Disadvantages of Intellia Therapeutics

  1. Regulatory Risk: The development and commercialization of new pharmaceuticals is an uncertain and costly process that involves a number of regulatory hurdles. There is a risk that some of Intellia's products may not achieve required regulatory approvals or that their development may be delayed or halted.
  2. Competition: The market for gene editing-based therapies is rapidly growing and highly competitive. Intellia Therapeutics faces competition from many other companies in the industry that are also seeking to develop and commercialize innovative gene therapies.
  3. Financial risks: the development of new therapeutic products is an expensive and time-consuming process, which means that Intellia Therapeutics must ensure sufficient funding for its research and development activities. Intellia shares are down 50% from last August's 52-week high, which may indicate financial uncertainty in the short term.
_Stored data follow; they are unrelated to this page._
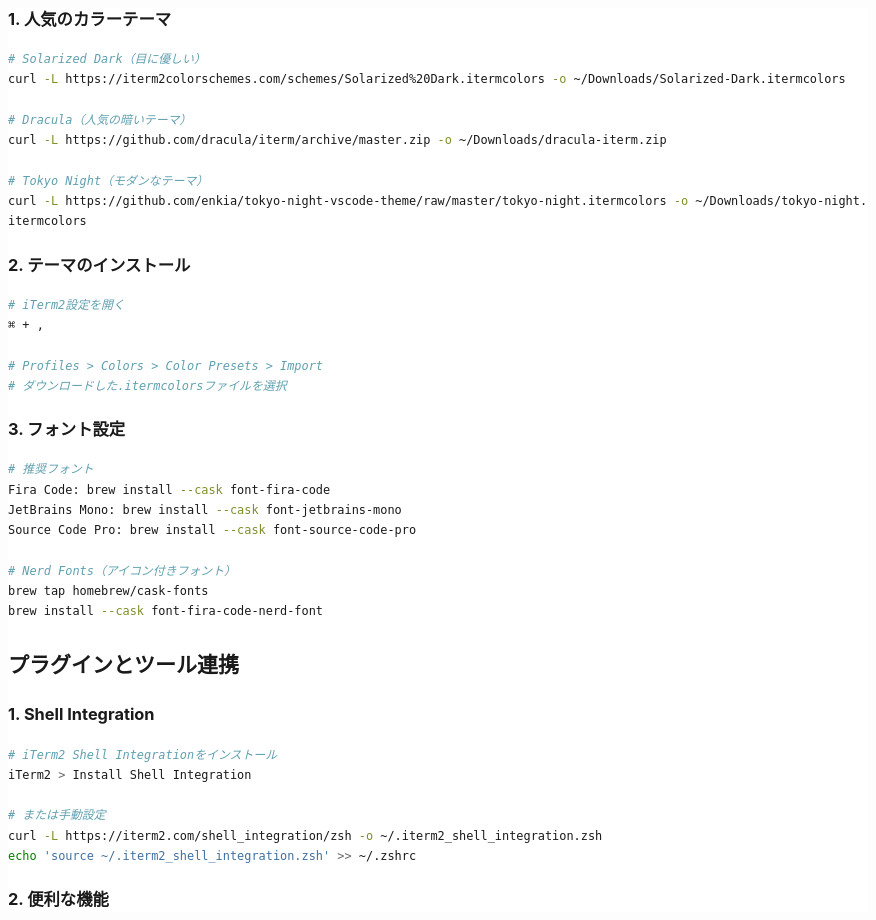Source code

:### 1. 人気のカラーテーマ

```bash
# Solarized Dark（目に優しい）
curl -L https://iterm2colorschemes.com/schemes/Solarized%20Dark.itermcolors -o ~/Downloads/Solarized-Dark.itermcolors

# Dracula（人気の暗いテーマ）
curl -L https://github.com/dracula/iterm/archive/master.zip -o ~/Downloads/dracula-iterm.zip

# Tokyo Night（モダンなテーマ）
curl -L https://github.com/enkia/tokyo-night-vscode-theme/raw/master/tokyo-night.itermcolors -o ~/Downloads/tokyo-night.itermcolors
```

### 2. テーマのインストール

```bash
# iTerm2設定を開く
⌘ + ,

# Profiles > Colors > Color Presets > Import
# ダウンロードした.itermcolorsファイルを選択
```

### 3. フォント設定

```bash
# 推奨フォント
Fira Code: brew install --cask font-fira-code
JetBrains Mono: brew install --cask font-jetbrains-mono
Source Code Pro: brew install --cask font-source-code-pro

# Nerd Fonts（アイコン付きフォント）
brew tap homebrew/cask-fonts
brew install --cask font-fira-code-nerd-font
```

## プラグインとツール連携

### 1. Shell Integration

```bash
# iTerm2 Shell Integrationをインストール
iTerm2 > Install Shell Integration

# または手動設定
curl -L https://iterm2.com/shell_integration/zsh -o ~/.iterm2_shell_integration.zsh
echo 'source ~/.iterm2_shell_integration.zsh' >> ~/.zshrc
```

### 2. 便利な機能

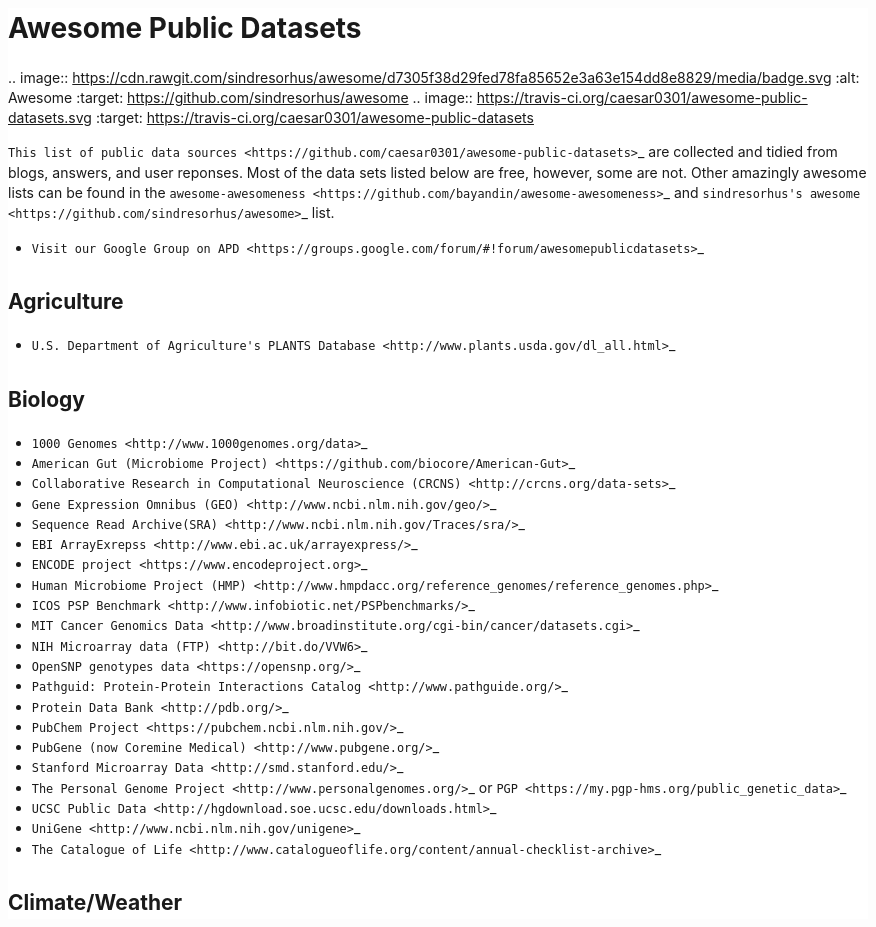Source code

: Awesome Public Datasets
=======================
.. image:: https://cdn.rawgit.com/sindresorhus/awesome/d7305f38d29fed78fa85652e3a63e154dd8e8829/media/badge.svg
   :alt: Awesome
   :target: https://github.com/sindresorhus/awesome
.. image:: https://travis-ci.org/caesar0301/awesome-public-datasets.svg
   :target: https://travis-ci.org/caesar0301/awesome-public-datasets
   
`This list of public data sources <https://github.com/caesar0301/awesome-public-datasets>`_
are collected and tidied from blogs, answers, and user reponses.
Most of the data sets listed below are free, however, some are not.
Other amazingly awesome lists can be found in the
`awesome-awesomeness <https://github.com/bayandin/awesome-awesomeness>`_ and
`sindresorhus's awesome <https://github.com/sindresorhus/awesome>`_ list.

* `Visit our Google Group on APD <https://groups.google.com/forum/#!forum/awesomepublicdatasets>`_


Agriculture
------------
* `U.S. Department of Agriculture's PLANTS Database <http://www.plants.usda.gov/dl_all.html>`_


Biology
-------

* `1000 Genomes <http://www.1000genomes.org/data>`_
* `American Gut (Microbiome Project) <https://github.com/biocore/American-Gut>`_
* `Collaborative Research in Computational Neuroscience (CRCNS) <http://crcns.org/data-sets>`_
* `Gene Expression Omnibus (GEO) <http://www.ncbi.nlm.nih.gov/geo/>`_
* `Sequence Read Archive(SRA) <http://www.ncbi.nlm.nih.gov/Traces/sra/>`_
* `EBI ArrayExrepss <http://www.ebi.ac.uk/arrayexpress/>`_
* `ENCODE project <https://www.encodeproject.org>`_
* `Human Microbiome Project (HMP) <http://www.hmpdacc.org/reference_genomes/reference_genomes.php>`_
* `ICOS PSP Benchmark <http://www.infobiotic.net/PSPbenchmarks/>`_
* `MIT Cancer Genomics Data <http://www.broadinstitute.org/cgi-bin/cancer/datasets.cgi>`_
* `NIH Microarray data (FTP) <http://bit.do/VVW6>`_
* `OpenSNP genotypes data <https://opensnp.org/>`_
* `Pathguid: Protein-Protein Interactions Catalog <http://www.pathguide.org/>`_
* `Protein Data Bank <http://pdb.org/>`_
* `PubChem Project <https://pubchem.ncbi.nlm.nih.gov/>`_
* `PubGene (now Coremine Medical) <http://www.pubgene.org/>`_
* `Stanford Microarray Data <http://smd.stanford.edu/>`_
* `The Personal Genome Project <http://www.personalgenomes.org/>`_ or `PGP <https://my.pgp-hms.org/public_genetic_data>`_
* `UCSC Public Data <http://hgdownload.soe.ucsc.edu/downloads.html>`_
* `UniGene <http://www.ncbi.nlm.nih.gov/unigene>`_
* `The Catalogue of Life <http://www.catalogueoflife.org/content/annual-checklist-archive>`_


Climate/Weather
---------------
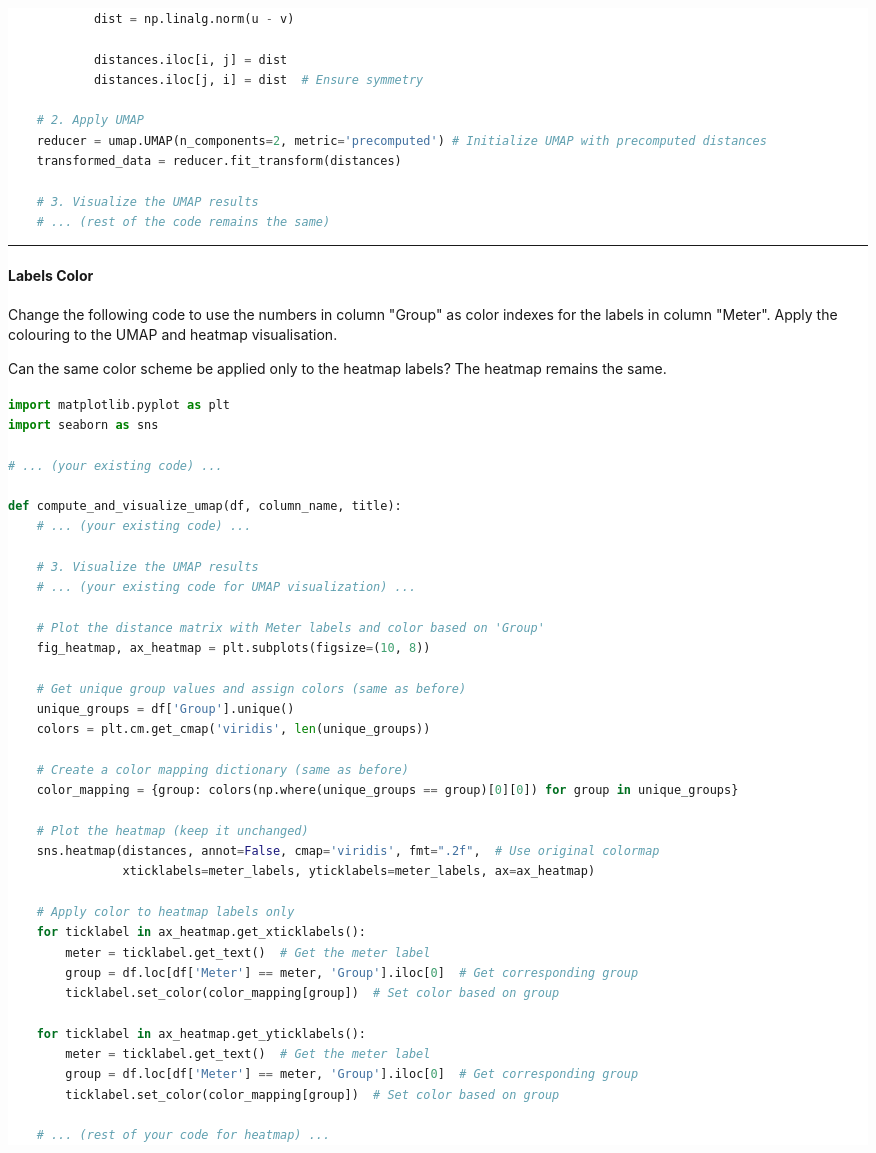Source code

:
 ```python
            dist = np.linalg.norm(u - v)  

            distances.iloc[i, j] = dist
            distances.iloc[j, i] = dist  # Ensure symmetry

    # 2. Apply UMAP
    reducer = umap.UMAP(n_components=2, metric='precomputed') # Initialize UMAP with precomputed distances
    transformed_data = reducer.fit_transform(distances)

    # 3. Visualize the UMAP results
    # ... (rest of the code remains the same)
```



------

#### Labels Color

Change the following code to use the numbers in column "Group"  as color indexes for the labels in column "Meter". 
Apply the colouring to the UMAP and heatmap visualisation.

Can the same color scheme be applied only to the heatmap labels? The heatmap remains the same.

```python
import matplotlib.pyplot as plt
import seaborn as sns

# ... (your existing code) ...

def compute_and_visualize_umap(df, column_name, title):
    # ... (your existing code) ...

    # 3. Visualize the UMAP results
    # ... (your existing code for UMAP visualization) ...

    # Plot the distance matrix with Meter labels and color based on 'Group'
    fig_heatmap, ax_heatmap = plt.subplots(figsize=(10, 8))

    # Get unique group values and assign colors (same as before)
    unique_groups = df['Group'].unique()
    colors = plt.cm.get_cmap('viridis', len(unique_groups))

    # Create a color mapping dictionary (same as before)
    color_mapping = {group: colors(np.where(unique_groups == group)[0][0]) for group in unique_groups}

    # Plot the heatmap (keep it unchanged)
    sns.heatmap(distances, annot=False, cmap='viridis', fmt=".2f",  # Use original colormap
                xticklabels=meter_labels, yticklabels=meter_labels, ax=ax_heatmap)

    # Apply color to heatmap labels only
    for ticklabel in ax_heatmap.get_xticklabels():
        meter = ticklabel.get_text()  # Get the meter label
        group = df.loc[df['Meter'] == meter, 'Group'].iloc[0]  # Get corresponding group
        ticklabel.set_color(color_mapping[group])  # Set color based on group

    for ticklabel in ax_heatmap.get_yticklabels():
        meter = ticklabel.get_text()  # Get the meter label
        group = df.loc[df['Meter'] == meter, 'Group'].iloc[0]  # Get corresponding group
        ticklabel.set_color(color_mapping[group])  # Set color based on group

    # ... (rest of your code for heatmap) ...
```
This stock, for a change, appeals to Wells Fargo analyst Yanan Zhu, who is quite bullish on this stock. This is evidenced by his commentary.

We view the IND clearance as a key step forward for the field and for NTLA's value inflection. We would note that while NTLA demonstrated best-case scenario clinical data last year, the stock was depressed due to concerns over whether the FDA would allow in vivo adjustments to proceed (which we thought should not be an issue due to clear regulatory precedents. ) With the first IND now approved, we see significant room for value creation as additional data from the TTR and HAE studies are reported.

Along with his commentary, he set a price target of $100, reflecting upside potential of over 100%.


So today we took a look at 2 "Top Pics" from Wells Fargo analysts. It's clear that analytically in the current situation they are not afraid to wade into the waters of smaller and even riskier companies. These companies can deliver nice profits for investors, but at the same time there are some pretty big and significant risks. It is therefore up to each individual to consider whether the risk/reward ratio is acceptable to them.

WARNING: I am not a financial advisor, and this material does not serve as a financial or investment recommendation. The content of this material is purely informational.